Plus gênant pour les pays qui bénéficient de la PAC où du fond de cohésion, cela signifie, le budget n’étant pas sans fond, aussi moins d’argent pour eux. L’institut estime ainsi que cela signifie que les membres actuels de l’UE recevraient également 24 milliards d’euros de moins en fonds de cohésion. Mais aussi que d’autres contributeurs plus riches comme la France où l’Allemagne paierait plus (environs 0,1 de leur PIB). Mais toujours selon Bruegel, l’intégration ne traduirait que par un impact limité puisque la plupart des pays doivent déjà faire face à une baisse de ces revenus.

L’Ukraine recevrait également 7 milliards d’euros provenant d’autres programmes. On notera enfin que la contribution de l’Ukraine au budget de l’UE s’élèverait à 14 milliards d’euros.

Au total, le coût net de l’adhésion de l’Ukraine à l’UE pour les pays de l’UE actuelle s’élèverait, selon Bruegel, à 136 milliards d’euros en 7 ans (sur la période 2021-2027), soit 0,13 % du PIB de l’UE. Ou à 111 si le territoire, la population et le PIB de l’Ukraine sont réduits de façon permanente de 20%, soit 0,10 % du PIB de l’UE. C’est bien moins que les 186 milliards d’euros annoncés par le Financial Times en octobre dernier et qui se basait sur la fuite d’une étude du Conseil. Et si le montant reste conséquent, il n’est pas non plus pharaonique. Selon Zsolt Darvas, chercheur principal à Bruegel et l’un des auteurs du rapport l’augmentation du budget serait “relativement modeste” et donc “faisable”. A ceci près que ces montants ont été calculés sur une Ukraine d’avant-guerre. Soit avec une population et des territoires qui datent d’avant l’invasion russe. Les conclusions ne tiennent pas compte non plus des coûts énormes de la reconstruction (450 milliards d’euros pour la prochaine décennie).

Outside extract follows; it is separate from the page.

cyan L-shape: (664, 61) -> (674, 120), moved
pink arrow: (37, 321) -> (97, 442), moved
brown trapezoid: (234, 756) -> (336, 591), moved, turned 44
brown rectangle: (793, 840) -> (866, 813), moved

Pour quels bénéfices économiques ?

L’entrée de l’Ukraine n’aurait pas qu’un prix, elle pourrait aussi amener des gains, précise encore l’institut. S’ils font partie de l’Union, les Ukrainiens consommeraient davantage de produits, rapporteraient plus de recettes fiscales et plus d’emplois. L’écart de richesse pourrait également pousser vers d’autres pays européens de trois à six millions d’Ukrainiens.

Le plus gros danger qui guette l’adhésion de l’Ukraine n’est donc pas tant les coûts que la mauvaise qualité de la gouvernance, des niveaux élevés de corruption et à l’influence persistante des oligarques. L’état de droit et la démocratie sont deux choses encore trop fragiles en Ukraine que pour tabler dessus sur le long terme. C’est surtout cela qui risque de plomber sa candidature.